Configure Tangible Characters

The TangibleCharacters configuration parameter specifies a list of characters to treat as part of a word, rather than as word boundaries. You can set this value when using the Eduction SDK, Eduction Server, or the Eduction command-line utility (edktool).

Some entities in the IDOL Eduction Grammars Package grammar files require you to set tangible characters to allow them to perform correctly. For details, see the descriptions of the entities in the appropriate grammar reference: PII Eduction Grammar Reference, PHI Eduction Grammar Reference, PCI Eduction Grammar Reference, or Government Eduction Grammar Reference.

When you use Eduction to search for matches, TangibleCharacters applies across all of your chosen entities. If you use multiple entities that have different recommended tangible character sets, you might need to take some extra steps. For example:

  • In the Eduction SDK, create a separate configuration file for each distinct set of tangible characters and associated entities, and create an EDK engine for each configuration file.
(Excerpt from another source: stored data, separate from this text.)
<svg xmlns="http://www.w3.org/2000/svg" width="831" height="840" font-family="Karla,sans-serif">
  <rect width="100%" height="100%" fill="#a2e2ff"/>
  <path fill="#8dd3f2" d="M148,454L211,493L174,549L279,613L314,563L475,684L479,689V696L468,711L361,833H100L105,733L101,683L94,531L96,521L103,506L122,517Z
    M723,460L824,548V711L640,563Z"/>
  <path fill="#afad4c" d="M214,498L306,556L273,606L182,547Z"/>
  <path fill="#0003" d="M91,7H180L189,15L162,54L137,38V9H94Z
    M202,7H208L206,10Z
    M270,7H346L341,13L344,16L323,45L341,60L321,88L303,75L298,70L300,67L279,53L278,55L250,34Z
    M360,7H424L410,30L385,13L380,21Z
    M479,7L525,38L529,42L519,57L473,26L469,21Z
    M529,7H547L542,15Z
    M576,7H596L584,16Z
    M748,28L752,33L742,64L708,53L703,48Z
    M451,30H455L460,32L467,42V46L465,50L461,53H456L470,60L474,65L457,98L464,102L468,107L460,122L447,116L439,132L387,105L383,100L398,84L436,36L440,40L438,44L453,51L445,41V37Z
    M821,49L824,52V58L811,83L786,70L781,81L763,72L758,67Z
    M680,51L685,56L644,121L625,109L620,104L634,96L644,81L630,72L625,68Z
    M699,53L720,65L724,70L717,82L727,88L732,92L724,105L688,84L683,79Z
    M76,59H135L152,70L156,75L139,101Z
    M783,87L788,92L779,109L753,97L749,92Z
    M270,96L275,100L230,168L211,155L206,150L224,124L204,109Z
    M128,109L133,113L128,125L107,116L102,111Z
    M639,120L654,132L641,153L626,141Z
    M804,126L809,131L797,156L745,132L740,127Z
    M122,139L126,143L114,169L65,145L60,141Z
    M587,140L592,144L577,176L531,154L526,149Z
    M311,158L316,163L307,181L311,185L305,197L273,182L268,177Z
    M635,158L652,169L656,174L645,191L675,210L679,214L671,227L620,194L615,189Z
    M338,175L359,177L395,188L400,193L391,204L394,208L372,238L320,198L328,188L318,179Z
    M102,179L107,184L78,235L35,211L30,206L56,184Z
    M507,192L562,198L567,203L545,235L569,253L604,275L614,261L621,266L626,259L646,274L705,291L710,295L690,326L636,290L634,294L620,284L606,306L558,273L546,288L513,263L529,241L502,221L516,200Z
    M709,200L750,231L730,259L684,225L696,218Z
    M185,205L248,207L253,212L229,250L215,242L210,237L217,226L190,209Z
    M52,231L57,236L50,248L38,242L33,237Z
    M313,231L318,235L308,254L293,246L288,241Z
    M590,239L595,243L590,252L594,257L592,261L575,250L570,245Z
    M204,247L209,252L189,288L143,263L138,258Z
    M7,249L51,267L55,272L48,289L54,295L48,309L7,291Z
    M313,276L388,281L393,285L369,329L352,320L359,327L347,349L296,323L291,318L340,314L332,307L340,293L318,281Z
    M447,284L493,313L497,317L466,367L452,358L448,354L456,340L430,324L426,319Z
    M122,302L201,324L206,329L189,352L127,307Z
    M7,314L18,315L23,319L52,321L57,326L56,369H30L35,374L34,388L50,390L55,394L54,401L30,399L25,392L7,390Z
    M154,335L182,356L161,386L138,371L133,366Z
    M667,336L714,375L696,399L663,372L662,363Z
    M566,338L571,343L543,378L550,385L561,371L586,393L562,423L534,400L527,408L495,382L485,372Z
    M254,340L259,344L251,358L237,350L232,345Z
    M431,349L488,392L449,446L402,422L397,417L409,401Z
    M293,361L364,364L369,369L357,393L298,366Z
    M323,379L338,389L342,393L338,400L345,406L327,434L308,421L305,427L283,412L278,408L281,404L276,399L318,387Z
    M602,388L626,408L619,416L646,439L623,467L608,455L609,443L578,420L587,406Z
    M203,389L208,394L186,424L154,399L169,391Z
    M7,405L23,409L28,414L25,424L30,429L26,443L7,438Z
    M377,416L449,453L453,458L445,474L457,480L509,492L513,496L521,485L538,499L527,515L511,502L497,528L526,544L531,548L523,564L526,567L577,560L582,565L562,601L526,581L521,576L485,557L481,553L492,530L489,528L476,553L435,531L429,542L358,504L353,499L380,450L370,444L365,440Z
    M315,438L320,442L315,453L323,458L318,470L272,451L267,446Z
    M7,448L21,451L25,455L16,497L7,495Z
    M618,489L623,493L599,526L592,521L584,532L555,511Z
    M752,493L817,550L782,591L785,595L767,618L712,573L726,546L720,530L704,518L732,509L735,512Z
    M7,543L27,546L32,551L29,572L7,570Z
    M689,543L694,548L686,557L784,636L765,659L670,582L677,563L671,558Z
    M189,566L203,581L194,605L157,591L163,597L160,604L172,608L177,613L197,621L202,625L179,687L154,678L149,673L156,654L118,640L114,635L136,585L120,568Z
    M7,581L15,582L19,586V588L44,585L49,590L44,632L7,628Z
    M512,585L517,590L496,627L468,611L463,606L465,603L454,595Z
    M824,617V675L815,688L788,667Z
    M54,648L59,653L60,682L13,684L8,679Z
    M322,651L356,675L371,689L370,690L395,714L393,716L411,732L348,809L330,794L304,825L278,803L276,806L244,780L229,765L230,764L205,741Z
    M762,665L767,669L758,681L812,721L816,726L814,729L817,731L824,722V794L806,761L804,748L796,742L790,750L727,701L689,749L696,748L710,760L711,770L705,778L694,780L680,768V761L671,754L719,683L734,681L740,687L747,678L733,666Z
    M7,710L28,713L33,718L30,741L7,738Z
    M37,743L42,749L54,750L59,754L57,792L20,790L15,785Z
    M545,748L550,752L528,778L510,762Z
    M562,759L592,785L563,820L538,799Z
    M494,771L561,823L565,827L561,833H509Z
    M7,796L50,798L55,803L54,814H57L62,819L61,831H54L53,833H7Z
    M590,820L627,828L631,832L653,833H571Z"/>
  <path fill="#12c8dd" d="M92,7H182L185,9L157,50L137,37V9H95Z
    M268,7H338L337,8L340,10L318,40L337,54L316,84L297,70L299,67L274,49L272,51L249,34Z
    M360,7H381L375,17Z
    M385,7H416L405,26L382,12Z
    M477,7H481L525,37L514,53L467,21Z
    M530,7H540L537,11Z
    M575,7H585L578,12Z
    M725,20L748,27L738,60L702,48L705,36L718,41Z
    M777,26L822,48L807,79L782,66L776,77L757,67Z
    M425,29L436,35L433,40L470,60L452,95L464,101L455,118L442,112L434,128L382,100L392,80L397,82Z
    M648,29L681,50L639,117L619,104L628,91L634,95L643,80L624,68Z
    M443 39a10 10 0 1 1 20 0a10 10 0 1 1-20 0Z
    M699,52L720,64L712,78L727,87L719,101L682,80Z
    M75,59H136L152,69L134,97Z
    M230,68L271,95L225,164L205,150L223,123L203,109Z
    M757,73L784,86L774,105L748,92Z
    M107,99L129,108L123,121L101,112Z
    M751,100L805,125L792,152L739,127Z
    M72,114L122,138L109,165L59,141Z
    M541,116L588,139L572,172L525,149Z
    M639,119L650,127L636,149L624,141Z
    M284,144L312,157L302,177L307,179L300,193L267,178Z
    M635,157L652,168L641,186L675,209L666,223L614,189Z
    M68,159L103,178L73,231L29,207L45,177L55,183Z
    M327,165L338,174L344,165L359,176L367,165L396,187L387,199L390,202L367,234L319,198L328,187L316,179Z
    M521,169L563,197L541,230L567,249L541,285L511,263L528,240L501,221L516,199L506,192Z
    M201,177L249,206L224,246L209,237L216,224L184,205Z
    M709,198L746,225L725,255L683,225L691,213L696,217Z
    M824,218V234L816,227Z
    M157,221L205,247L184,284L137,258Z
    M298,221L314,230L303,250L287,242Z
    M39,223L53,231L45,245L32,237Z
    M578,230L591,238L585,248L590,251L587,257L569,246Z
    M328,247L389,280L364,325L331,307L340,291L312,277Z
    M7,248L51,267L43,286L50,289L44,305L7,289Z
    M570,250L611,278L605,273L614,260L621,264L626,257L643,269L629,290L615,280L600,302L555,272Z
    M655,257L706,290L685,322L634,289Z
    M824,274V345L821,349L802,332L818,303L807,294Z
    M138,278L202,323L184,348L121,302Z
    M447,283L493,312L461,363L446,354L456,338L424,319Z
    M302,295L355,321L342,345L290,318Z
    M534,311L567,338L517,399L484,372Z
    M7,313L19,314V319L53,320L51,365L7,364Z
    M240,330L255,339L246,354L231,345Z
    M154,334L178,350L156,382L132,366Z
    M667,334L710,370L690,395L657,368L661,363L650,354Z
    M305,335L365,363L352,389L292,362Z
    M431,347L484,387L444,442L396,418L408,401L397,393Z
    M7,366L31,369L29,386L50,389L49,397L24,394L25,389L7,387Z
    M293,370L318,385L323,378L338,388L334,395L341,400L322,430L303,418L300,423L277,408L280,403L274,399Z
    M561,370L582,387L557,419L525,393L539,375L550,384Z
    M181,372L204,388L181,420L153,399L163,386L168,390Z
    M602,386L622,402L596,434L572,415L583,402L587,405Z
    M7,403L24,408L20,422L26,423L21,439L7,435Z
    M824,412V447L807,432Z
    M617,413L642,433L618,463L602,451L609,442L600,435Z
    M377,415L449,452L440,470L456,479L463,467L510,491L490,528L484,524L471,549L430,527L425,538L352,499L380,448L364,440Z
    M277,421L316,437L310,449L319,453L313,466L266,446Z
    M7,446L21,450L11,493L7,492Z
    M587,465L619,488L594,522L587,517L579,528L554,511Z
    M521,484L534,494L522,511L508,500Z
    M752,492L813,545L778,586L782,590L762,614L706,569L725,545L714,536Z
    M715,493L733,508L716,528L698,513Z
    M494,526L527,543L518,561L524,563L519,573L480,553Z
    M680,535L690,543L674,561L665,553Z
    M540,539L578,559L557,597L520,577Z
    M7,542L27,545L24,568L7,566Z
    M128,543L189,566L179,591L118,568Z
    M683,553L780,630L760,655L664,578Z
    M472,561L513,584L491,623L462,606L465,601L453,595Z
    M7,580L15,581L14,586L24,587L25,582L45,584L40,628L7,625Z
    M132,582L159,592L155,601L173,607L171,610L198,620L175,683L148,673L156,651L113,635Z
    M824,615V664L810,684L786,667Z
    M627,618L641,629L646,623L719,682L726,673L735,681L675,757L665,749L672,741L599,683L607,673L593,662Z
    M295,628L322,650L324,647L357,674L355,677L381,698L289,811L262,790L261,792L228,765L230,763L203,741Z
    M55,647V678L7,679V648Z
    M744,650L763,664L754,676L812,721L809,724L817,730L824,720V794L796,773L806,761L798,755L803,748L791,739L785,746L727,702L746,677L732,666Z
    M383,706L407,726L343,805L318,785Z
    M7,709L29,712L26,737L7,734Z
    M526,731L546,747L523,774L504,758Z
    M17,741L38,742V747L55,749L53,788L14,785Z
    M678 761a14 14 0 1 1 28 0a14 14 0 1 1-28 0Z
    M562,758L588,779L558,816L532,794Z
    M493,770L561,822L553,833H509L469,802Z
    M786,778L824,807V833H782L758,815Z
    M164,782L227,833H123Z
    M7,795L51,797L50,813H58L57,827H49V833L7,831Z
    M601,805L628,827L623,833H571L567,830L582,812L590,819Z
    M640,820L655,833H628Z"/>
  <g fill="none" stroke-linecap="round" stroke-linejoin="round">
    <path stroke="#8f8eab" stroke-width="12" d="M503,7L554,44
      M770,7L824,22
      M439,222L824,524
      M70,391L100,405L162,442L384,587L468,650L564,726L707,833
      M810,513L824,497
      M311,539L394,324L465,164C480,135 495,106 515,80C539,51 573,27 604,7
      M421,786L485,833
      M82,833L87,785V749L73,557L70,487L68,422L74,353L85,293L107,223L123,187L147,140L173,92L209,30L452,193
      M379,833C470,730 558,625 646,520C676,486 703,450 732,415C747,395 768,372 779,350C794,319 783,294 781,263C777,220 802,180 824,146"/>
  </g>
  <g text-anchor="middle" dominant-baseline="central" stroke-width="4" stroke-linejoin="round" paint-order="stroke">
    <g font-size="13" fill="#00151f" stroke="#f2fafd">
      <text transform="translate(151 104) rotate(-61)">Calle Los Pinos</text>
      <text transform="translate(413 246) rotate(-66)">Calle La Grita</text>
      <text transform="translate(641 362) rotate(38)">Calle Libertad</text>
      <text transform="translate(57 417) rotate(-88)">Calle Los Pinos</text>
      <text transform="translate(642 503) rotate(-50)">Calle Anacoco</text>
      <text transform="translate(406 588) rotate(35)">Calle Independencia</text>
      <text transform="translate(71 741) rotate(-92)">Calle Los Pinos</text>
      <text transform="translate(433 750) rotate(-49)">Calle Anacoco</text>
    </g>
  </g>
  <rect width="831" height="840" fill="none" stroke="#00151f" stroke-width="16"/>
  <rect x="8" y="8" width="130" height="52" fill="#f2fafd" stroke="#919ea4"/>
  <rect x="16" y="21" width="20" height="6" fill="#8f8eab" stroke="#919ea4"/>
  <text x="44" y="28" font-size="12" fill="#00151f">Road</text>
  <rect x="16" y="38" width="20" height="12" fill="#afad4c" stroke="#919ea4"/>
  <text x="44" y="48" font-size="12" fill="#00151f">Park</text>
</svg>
  • In Eduction Server, send a separate action (EduceFromText or EduceFromFile) for each distinct set of tangible characters. In each action, set the TangibleCharacters and Entities action parameters to specify which set of tangible characters and which entities to use.
  • In the command line edktool, create a separate configuration file for each distinct set of tangible characters and associated entities, and process your input text once with each configuration file.

For more information about the TangibleCharacters configuration parameter, refer to the Eduction User and Programming Guide.